Suddenly feeling sick, he turned the mangled piece of metal in his hand and threw it away from him as hard as he could, feeling his stomach turn as the crunch of glass and metal reached his ears. Its owner wouldn’t be needing it anymore. 

He could still remember the monotone voice of the newscaster the day it was announced that the government would be rationing out oxygen. 

For weeks, months, years before that, the news had been filled with increasingly alarming reports of toxic air and overpollution. It wasn’t like he hadn’t noticed the sky getting ashier and ashier, or the crowds of activists congregating on street corners, or religious freaks shoving bibles into his hands in front of Cracker Barrels. 

But when the first waves of deaths began, the numbers became all too real, all too quickly. 

Ironic, when now nothing felt real anymore. Not even the emptiness.

Sometimes, on clearer days when the sky wasn’t so suffocating, he could remember the feeling of his wife’s arm around his waist and the smell of fertilizer in the backyard and the click of car keys in his hand as he was greeted in the doorway by excited voices and the smell of warm food.

He tried not to think about them too much – letting yourself be haunted by ghosts was a dangerous habit in the new world.

Again, he checked the wristband on his arm plugged into the oxygen tank. The numbers stared back at him in the dim light. 0:18:09.

He was moving quickly now, glass crunching under his boots as he scanned store, knowing he wouldn’t find what he was looking for but looking anyway. He still wasn’t entirely convinced that desperately wandering through a Walmart was better than just lying down in some field and waiting for your oxygen to run out. A near-hysterical chuckle almost slipped out as the thought crossed his mind again. If his wrist hadn’t read 0:09:46, maybe the situation would’ve been funnier. 

By the time he finally reached the back of the store, the numbers had reached 0:05:00. He was lightheaded now, the lack of oxygen rivaling only the cold liquid dread tapping at his skull. 

There – against the wall. A crooked, ashen gray sign. Oxygen for Sale. He released a breath under his mask as he surveyed the racks that had once held canisters stacked in long rows. Now, all they had were bare metal ribs, like the bones of a whale carcass stripped of its flesh. 

A gray glint of something caught his eye. 

The digits on his wrist crawled down at a terrifyingly urgent pace. The roundness of those terrifying zeros seemed to flash under his eyelids.

0:03:00. 

0:02:59.

Dropping to his knees, he crawled forward, fingers outstretched, groping for something. Anything. The floor is gritty under his palms. 

0:02:50.

And now he can hear his own voice swearing at him, yelling, desperate, knowing he’s too late, he’s two months, two years too late. And then he can see his outstretched hand running through a head of dark hair and hear a different voice, a lighter voice, a brighter voice and then see those damn digits unraveling down faster and faster, hooking themselves into his brain and the terror spreading through his entire body and –

There.

He lunges forward and yanks a canister out from under the shelf, where it was jammed between the floor and the shelf. Dusty metal, cool to the touch.

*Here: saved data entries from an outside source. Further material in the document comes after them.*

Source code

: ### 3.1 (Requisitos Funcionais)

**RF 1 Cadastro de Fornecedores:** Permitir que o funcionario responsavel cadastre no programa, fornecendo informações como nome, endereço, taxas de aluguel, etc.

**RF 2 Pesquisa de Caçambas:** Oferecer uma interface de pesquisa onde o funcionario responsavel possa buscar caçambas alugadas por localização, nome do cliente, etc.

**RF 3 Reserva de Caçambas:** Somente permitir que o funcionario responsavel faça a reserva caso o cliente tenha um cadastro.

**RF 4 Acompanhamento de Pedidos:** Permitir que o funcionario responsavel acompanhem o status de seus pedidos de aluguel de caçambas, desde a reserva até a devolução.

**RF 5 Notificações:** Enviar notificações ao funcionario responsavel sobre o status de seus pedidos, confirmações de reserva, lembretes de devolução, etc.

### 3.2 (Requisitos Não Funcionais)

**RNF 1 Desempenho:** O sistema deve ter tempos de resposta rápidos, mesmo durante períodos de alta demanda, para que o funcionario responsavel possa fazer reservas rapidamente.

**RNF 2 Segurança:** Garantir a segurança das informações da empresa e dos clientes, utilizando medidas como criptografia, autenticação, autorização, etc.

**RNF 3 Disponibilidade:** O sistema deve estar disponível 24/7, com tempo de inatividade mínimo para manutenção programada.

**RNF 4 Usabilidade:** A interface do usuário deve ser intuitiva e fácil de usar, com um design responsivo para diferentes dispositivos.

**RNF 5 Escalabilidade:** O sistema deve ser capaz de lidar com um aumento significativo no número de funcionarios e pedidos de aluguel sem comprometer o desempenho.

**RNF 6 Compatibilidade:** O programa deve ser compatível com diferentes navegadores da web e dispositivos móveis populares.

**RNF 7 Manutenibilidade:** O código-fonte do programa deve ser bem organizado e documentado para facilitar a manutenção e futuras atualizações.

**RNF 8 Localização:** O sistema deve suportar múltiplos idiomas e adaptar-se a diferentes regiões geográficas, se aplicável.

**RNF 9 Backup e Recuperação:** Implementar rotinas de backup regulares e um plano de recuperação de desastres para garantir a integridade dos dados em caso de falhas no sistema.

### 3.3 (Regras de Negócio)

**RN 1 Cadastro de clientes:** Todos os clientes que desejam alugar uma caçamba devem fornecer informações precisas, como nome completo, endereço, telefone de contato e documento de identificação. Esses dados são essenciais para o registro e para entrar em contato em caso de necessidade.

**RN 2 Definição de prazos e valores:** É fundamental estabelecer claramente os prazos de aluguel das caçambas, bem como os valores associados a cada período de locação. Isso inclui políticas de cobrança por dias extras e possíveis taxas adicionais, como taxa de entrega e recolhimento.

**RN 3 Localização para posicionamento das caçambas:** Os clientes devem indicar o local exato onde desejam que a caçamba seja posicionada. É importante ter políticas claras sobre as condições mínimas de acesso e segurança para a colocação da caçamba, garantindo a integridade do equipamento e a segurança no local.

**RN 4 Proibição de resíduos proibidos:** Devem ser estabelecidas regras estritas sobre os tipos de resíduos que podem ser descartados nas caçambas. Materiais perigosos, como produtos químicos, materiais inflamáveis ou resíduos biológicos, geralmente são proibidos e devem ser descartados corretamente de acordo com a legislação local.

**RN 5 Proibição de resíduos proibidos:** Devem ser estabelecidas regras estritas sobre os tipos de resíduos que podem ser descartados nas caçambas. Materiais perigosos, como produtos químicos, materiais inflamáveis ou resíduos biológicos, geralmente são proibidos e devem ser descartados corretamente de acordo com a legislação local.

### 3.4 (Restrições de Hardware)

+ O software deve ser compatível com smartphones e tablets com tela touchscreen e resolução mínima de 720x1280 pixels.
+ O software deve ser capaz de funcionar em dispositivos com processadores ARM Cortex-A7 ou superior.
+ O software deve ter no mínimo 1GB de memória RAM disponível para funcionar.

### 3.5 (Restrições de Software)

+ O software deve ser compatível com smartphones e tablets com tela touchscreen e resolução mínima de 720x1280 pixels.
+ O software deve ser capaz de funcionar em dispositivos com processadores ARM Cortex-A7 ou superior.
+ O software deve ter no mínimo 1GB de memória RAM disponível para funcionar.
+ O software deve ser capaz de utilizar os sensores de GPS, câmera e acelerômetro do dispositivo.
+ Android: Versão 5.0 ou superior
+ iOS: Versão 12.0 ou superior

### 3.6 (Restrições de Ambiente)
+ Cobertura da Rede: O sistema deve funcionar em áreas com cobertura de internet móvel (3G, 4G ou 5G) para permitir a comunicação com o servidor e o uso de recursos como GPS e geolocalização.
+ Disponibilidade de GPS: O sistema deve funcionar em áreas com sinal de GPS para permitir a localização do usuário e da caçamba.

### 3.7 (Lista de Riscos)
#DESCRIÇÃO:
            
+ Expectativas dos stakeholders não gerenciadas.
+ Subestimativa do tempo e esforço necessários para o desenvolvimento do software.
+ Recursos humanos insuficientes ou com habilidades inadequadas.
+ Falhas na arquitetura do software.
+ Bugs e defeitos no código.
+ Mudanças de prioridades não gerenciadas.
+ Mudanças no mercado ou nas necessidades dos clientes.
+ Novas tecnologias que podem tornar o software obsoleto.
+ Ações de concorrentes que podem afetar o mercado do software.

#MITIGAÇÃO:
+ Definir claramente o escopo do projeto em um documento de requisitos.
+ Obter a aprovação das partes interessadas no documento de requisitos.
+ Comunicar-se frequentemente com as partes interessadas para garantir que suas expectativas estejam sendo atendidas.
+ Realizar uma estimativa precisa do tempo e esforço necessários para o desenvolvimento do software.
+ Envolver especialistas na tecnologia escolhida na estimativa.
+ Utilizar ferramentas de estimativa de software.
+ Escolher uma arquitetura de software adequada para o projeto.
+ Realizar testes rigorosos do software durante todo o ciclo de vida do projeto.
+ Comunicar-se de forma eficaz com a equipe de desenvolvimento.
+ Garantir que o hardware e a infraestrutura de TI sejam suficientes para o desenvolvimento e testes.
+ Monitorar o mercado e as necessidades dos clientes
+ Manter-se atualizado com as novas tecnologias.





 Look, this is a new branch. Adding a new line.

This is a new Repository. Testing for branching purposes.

Printed on it are seven, white, sans serif letters. 


ONE HOUR.


Numb, he stands, clutching it to his chest. 

0:01:45

He makes his way back through the ruined aisles.

0:01:29

Past the dismantled checkout lines.

0:00:58

Over the broken glass, glinting against the weak morning light.

0:00:30


Every second, a miracle.

Every breath, a betrayal.


He slides the canister off his back. It rings out through the dark, empty store as it hits the ground. With a swift motion, he clicks the last canister of oxygen into place and plugs it into his wristband. The orange digits scramble to reset themselves behind the scratched screen.


1:00:00


A tremulous pause.

And then–


0:59:59


Smiling ruefully, he exits the store. 

Above his head, the ruined sky is silent.